### [DOCUMENT PASSAGE]
Start of Block
Quality Estimation in Practice: from Implementation to State-of-the-Art

Abstract:

Neural Machine Translation (NMT) models have gone one step further than previous statistical (SMT) approaches by providing highly fluent translations. However, it is not uncommon for them to provide hallucinated or inadequate translations. An increasingly common scenario is to evaluate an NMT translation in order to detect which of those is the case and take action accordingly, i.e., either delivering the translation or requesting human post-editing. A main complication factor in this scenario is that neural models are generally overconfident, meaning even very wrong translations are generated with a high internal probability or confidence. The Quality Estimation (QE) task aims at evaluating machine translations using totally decoupled models. The WMT shared task on QE has been the main venue of models and resources. Although the task has been held for longer, evaluating neural model translations only started in 2017, and posed a much harder challenge than previous SMT data. In this talk I will first present how Unbabel reproduced the winning systems of 2017 and 2018 with comparable or better numbers, and how they were implemented in an easy to use and open-source QE framework called OpenKiwi. I will give examples on how to download the available pretrained models and replicate the published results with a few lines of code or a single command. OpenKiwi is being successfully used inside Unbabel for exactly the scenario described above. I will then talk about how Unbabel built several new models on top of OpenKiwi to ultimately win the WMT19 QE shared task across the board. Finally, I will talk about less desirable features of current QE systems and challenges for further improving the usefulness of this task.
End of Block
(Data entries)
Start of Block
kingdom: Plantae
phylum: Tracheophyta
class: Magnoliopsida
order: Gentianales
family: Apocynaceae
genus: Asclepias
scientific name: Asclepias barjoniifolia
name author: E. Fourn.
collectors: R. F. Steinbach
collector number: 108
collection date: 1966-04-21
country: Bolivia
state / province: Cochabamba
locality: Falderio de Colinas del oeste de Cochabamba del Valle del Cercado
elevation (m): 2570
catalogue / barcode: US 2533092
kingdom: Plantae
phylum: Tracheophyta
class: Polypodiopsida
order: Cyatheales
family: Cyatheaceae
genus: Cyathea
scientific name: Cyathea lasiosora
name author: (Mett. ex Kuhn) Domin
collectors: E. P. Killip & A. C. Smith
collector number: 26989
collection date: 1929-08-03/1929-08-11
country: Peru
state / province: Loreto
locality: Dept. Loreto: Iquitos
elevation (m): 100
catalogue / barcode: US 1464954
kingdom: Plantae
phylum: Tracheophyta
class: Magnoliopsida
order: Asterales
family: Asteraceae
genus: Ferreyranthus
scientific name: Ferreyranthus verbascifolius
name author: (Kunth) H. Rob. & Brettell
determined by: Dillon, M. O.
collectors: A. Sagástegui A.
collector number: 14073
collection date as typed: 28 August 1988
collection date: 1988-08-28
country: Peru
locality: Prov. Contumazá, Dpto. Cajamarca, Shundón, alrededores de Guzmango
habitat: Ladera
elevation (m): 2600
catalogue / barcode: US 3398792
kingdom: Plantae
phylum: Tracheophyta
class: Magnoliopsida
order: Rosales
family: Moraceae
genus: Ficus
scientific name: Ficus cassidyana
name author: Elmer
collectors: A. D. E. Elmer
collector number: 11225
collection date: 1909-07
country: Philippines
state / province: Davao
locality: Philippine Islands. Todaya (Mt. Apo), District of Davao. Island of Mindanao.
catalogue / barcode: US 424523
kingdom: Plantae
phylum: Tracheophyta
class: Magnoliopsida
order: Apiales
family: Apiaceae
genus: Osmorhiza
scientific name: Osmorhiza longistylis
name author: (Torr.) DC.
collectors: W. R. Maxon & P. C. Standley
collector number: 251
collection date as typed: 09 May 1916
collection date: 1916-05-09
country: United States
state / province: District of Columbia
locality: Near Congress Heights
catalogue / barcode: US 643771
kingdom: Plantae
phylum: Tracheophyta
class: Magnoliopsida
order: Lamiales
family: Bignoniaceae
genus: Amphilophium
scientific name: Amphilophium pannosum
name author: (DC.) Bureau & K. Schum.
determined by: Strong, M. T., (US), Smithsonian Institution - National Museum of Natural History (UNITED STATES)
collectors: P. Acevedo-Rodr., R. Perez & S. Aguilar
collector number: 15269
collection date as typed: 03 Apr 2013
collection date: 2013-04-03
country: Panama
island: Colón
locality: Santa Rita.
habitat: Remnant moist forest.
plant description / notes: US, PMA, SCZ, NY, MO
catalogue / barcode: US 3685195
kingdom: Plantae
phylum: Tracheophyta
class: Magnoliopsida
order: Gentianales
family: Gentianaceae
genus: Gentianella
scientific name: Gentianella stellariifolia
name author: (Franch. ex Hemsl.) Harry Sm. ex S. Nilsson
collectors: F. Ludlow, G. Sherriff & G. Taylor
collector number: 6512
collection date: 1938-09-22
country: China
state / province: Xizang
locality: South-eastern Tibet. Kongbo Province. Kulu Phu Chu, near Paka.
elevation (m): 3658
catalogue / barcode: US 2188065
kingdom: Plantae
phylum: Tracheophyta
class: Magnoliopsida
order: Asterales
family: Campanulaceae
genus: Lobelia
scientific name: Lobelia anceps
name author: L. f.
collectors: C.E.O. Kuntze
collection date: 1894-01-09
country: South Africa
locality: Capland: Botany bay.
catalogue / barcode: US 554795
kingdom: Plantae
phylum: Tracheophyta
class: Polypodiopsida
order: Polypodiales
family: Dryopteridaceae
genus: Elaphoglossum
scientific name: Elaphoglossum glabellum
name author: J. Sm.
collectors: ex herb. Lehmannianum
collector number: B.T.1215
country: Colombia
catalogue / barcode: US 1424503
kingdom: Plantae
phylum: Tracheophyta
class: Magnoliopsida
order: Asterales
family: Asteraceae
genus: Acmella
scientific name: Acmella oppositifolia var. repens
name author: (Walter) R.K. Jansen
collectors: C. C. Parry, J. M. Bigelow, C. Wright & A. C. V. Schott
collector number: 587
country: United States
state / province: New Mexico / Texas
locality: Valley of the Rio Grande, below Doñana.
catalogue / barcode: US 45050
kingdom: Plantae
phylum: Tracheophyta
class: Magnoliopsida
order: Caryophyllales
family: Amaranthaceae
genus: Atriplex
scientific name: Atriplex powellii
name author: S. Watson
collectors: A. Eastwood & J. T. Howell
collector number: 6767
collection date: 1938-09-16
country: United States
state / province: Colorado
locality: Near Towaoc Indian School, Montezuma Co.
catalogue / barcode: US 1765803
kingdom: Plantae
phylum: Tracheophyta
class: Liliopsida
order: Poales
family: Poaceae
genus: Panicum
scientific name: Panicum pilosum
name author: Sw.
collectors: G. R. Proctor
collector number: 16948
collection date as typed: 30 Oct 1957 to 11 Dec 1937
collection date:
End of Block
### [THE TASK]
Carry on the talk abstract about quality estimation for machine translation from its last sentence.

### [RESPONSE FOR THIS EXERCISE]
Bio:

Fabio Kepler is a senior research scientist at the fundamental AI team at Unbabel, leading and participating in projects for machine translation and Quality Estimation (QE), whose most recent outcomes were an open-source state-of-the-art framework for QE and the top rank on the WMT QE competition across all tasks. Prior to his current role, Fabio was a full-time professor for almost seven years at the Federal University of Pampa in Brazil, where among other things he created and became the first director of the university's Patent and Technology Transfer Office. He has a Ph.D. from the University of Sao Paulo (2010, with an interim period at the University of Pennsylvania), is the author of more than 50 scientific publications, and actively reviews for top NLP conferences.